Clinical phenotypes. A–C, MS12, age 17 years, showing mild nasal-root hypolasia and moderate midfacial hypoplasia and slender digits. D–F, MS16, age 14 years. Note anteverted nares and nasal-root hyoplasia and joint laxity. G–I, III-7, MS25, age 29 years. Note well-developed nasal bridge and root, moderate midfacial hypoplasia, and slender digits.

Figure 2

Vitreous phenotypes in Stickler syndrome. A, Membranous congenital vitreous anomaly seen in MS12 and MS16. Note vestigial gel occupying retrolental space and bordered by a distinct folded membrane (arrows). B, Beaded congenital vitreous anomaly: COL11A1 mutation (see Martin et al. 1999). Note irregularly thickened fiber bundles, giving a string-of-pearls appearance (arrows). C, Afibrillar congenital vitreous anomaly seen in MS25. Note complete absence of visible fiber bundles. D, Normal vitreous appearance. Note healthy compact homogenous fibrillar array.

Figure 3

COL2A1 genomic sequencing. The heterozygous (arrows) mutation-containing sequences obtained from affected individuals in MS12, MS16, and MS25 are shown under the normal sequence (N). Intron sequences are in lowercase, and coding sequences are in uppercase.

Figure 4

DNA analysis of families. A, DNA containing exon 26, which was amplified from MS16 (1) and MS12 (2–5) and digested with BbvI. Extra bands in samples from affected individuals, visualized after electrophoresis, are marked with arrows. Undigested DNA (lane U) and standard size markers (bp) were included on the gel.
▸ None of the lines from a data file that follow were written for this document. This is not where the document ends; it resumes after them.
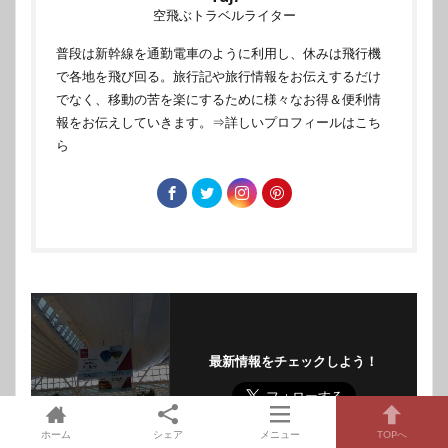
空飛ぶトラベルライター
普段は新幹線を通勤電車のように利用し、休みは飛行機
で各地を飛び回る。旅行記や旅行情報をお伝えするだけ
でなく、移動の苦を楽にするために様々なお得＆便利情
報をお伝えしていきます。
⇒詳しいプロフィールはこち
ら
最新情報をチェックしよう！
ホーム
シェア
メニュー
TOPへ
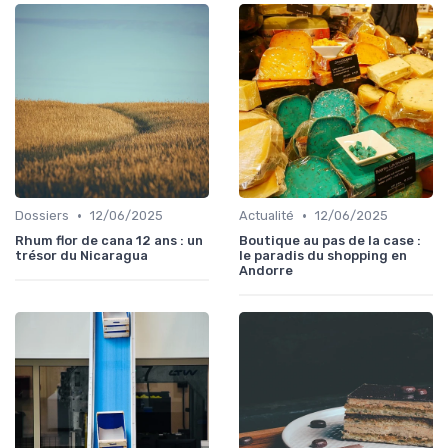
•
•
Dossiers
12/06/2025
Actualité
12/06/2025
Rhum flor de cana 12 ans : un
Boutique au pas de la case :
trésor du Nicaragua
le paradis du shopping en
Andorre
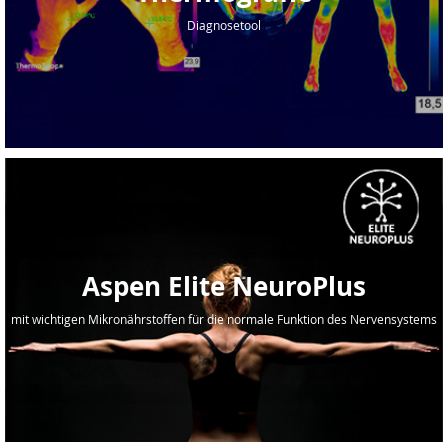
Diagnosetool
Aspen Elite NeuroPlus
mit wichtigen Mikronährstoffen für die normale Funktion des Nervensystems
B, Results of [³³P]dideoxynucleotide sequencing reaction, which was used to detect the mutation in MS25. Samples correspond to the pedigree shown above the gel. Family members not included in the analysis are situated on either side of the gel. Nucleotide numbers correspond to the complete COL2A1 gene sequence (Genome Database accession number L10347).

Figure 5

COL2A1 cDNA sequencing. Sequencing of cDNA amplified from an individual (MS20 C) with a nonsense mutation in exon 42 showed loss of heterozygosity when compared with the genomic sequence (MS20 G). Amplified cDNA from MS16 and MS25 showed heterozygosity for the mutations seen in genomic DNA (fig. 1).

Figure 6

Position of Arg→Cys substitutions in fibrillar collagens. The position of cysteine substitutions in the α1(I), α1(II), and α2(XI) collagens are illustrated. X-position changes are indicated below the line representing each molecule, whereas Y-position changes are indicated above the lines. Numbers represent the amino acid position within the helix. The resulting phenotypes are osteoarthritis (OA), spondyloepipheseal dysplasia (SED), SED congenita (SEDC), Stickler syndrome (SS), mild chondrodysplasia (MC), Stickler-like syndrome (SLS), classical Ehlers-Danlos syndrome (CEDS), and nonsyndromic deafness (DFN).